Si das una vueltecita por mi Blog, espero sea de tu agrado.

04 agosto 2008

ALMACÉN DE OBJETOS PERDIDOS


Céntrica y ronda urbana, ancha y de especial atractivo, es la calle que circunda y abraza a su centro histórico como antaño lo hicieran las murallas que lo protegían a lo largo de su recorrido. Más de un siglo hace de su derribo, puertas abiertas hacía un ensanche que Valencia tanto necesitaba. Y aquí sigue ella, la más antigua ronda de la ciudad, que sufriendo por la automoción, goza de su emblemático entorno testimonio de viejas construcciones que nos hablan de su pasado. Pero no todas persisten, muchas desaparecieron y sólo nos queda su recuerdo.

Porque al paso de las desamortizaciones y de sus piquetas después, como al del tiempo que todo lo envejece y a la ambición urbanística que tanto nos corrompe, cada circunstancia en su momento, han ido destruyendo sus antiguos conventos, sus solariegas casas, sus recintos públicos, su viejo Hospital Provincial, obligado éste a su traslado a una zona más abierta, y del que quedan en pie los restos de algunas de sus puertas, su crucero eclesial hoy moderna biblioteca, la vieja ermita “Capilla del Capitulet” y una sucesión de piedras y columnas que adornan a un jardín donde los olivos abanican los días con sus ramas de paz.

Pero por una causa especial, sí recuerdo en los restos del viejo Hospital una no muy grande estancia reconvertida en almacén y utilizada hasta hace unos cuarenta años como “local municipal de objetos perdidos”: allí se apretaban sus largas estanterías de pasillos estrechos, cuyos anaqueles uno encima del otro llegaban hasta el techo, llenos a reventar de toda clase de extravíos a la espera de su dueño.

Sobre todo, había bolsos y carteras de todas las hechuras, tantos como peces en el mar y que viejos y sin el colorido de estos era lo que más abundaba. Y con seguridad también a la par que con los paraguas, por ser éste el objeto más perdido desde el momento de su invención. También se guardaban un gran surtido de maletas y maletines, de sombrereros, de correas y de ropas, y hasta alguna que otra desvencijada bicicleta; albergado todo en aquel rancio almacén, donde un par de empleados recibían con sus manos abiertas los objetos perdidos disponiéndolos de tal modo, por si alguien allí los buscaba. Al abigarrado enjambre de objetos extraviados, acudía la gente con la esperanza de dar con lo suyo, la pertenencia añorada que consideraban perdida.

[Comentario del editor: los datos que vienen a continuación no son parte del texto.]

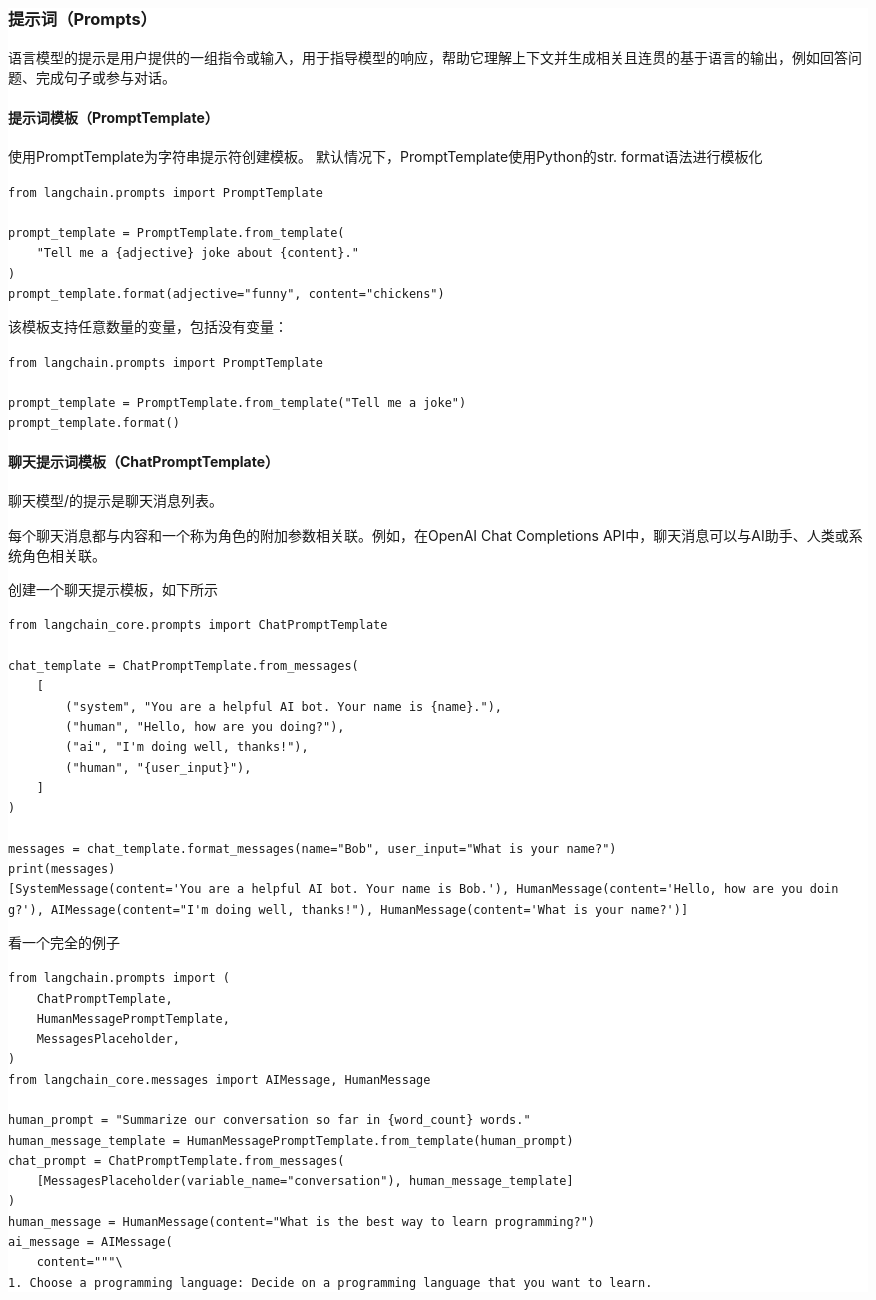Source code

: ### 提示词（Prompts）
语言模型的提示是用户提供的一组指令或输入，用于指导模型的响应，帮助它理解上下文并生成相关且连贯的基于语言的输出，例如回答问题、完成句子或参与对话。

#### 提示词模板（PromptTemplate）
使用PromptTemplate为字符串提示符创建模板。
默认情况下，PromptTemplate使用Python的str. format语法进行模板化
```
from langchain.prompts import PromptTemplate

prompt_template = PromptTemplate.from_template(
    "Tell me a {adjective} joke about {content}."
)
prompt_template.format(adjective="funny", content="chickens")
```
该模板支持任意数量的变量，包括没有变量：
```
from langchain.prompts import PromptTemplate

prompt_template = PromptTemplate.from_template("Tell me a joke")
prompt_template.format()
```

#### 聊天提示词模板（ChatPromptTemplate）
聊天模型/的提示是聊天消息列表。

每个聊天消息都与内容和一个称为角色的附加参数相关联。例如，在OpenAI Chat Completions API中，聊天消息可以与AI助手、人类或系统角色相关联。

创建一个聊天提示模板，如下所示
```
from langchain_core.prompts import ChatPromptTemplate

chat_template = ChatPromptTemplate.from_messages(
    [
        ("system", "You are a helpful AI bot. Your name is {name}."),
        ("human", "Hello, how are you doing?"),
        ("ai", "I'm doing well, thanks!"),
        ("human", "{user_input}"),
    ]
)

messages = chat_template.format_messages(name="Bob", user_input="What is your name?")
print(messages)
[SystemMessage(content='You are a helpful AI bot. Your name is Bob.'), HumanMessage(content='Hello, how are you doing?'), AIMessage(content="I'm doing well, thanks!"), HumanMessage(content='What is your name?')]
```

看一个完全的例子

```
from langchain.prompts import (
    ChatPromptTemplate,
    HumanMessagePromptTemplate,
    MessagesPlaceholder,
)
from langchain_core.messages import AIMessage, HumanMessage

human_prompt = "Summarize our conversation so far in {word_count} words."
human_message_template = HumanMessagePromptTemplate.from_template(human_prompt)
chat_prompt = ChatPromptTemplate.from_messages(
    [MessagesPlaceholder(variable_name="conversation"), human_message_template]
)
human_message = HumanMessage(content="What is the best way to learn programming?")
ai_message = AIMessage(
    content="""\
1. Choose a programming language: Decide on a programming language that you want to learn.
```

Es un recuerdo el que ha pasado por mi mente, fugaz, de sombras equivocas y de flases irrelevantes, pero que han ocupado por segundos un hueco en mi memoria. Su evocación pertenece a un pasado, que por increíble, me produce sonrisas llenas de nostalgia de una forma de vivir en la que la buena fe vecinal y su desprendimiento, era el mejor de los legados. Era el de la ciudad de puertas abiertas, pero de cinturones apretados, en la que, sin embargo, ni se hablaba de hipotecas ni del desaprensivo euribor, ese de cara tan rancia como inescrutable.

¿Y por qué me viene al recuerdo aquel lugar tan entrañable, convertido hoy en jardín de viejas columnas, restos de un antiguo hospital?

Y es que la sonrisa me ha llevado a rememorar telones tan oscuros como olvidados por la pregunta de mi nieta, cuya sorprendente ocurrencia da fe a la esperanza: la que nunca debemos perder.

“Iaio, he perdido un muñeco de trapo en el autobús. ¿Por qué no vas a objetos perdidos y miras si allí está?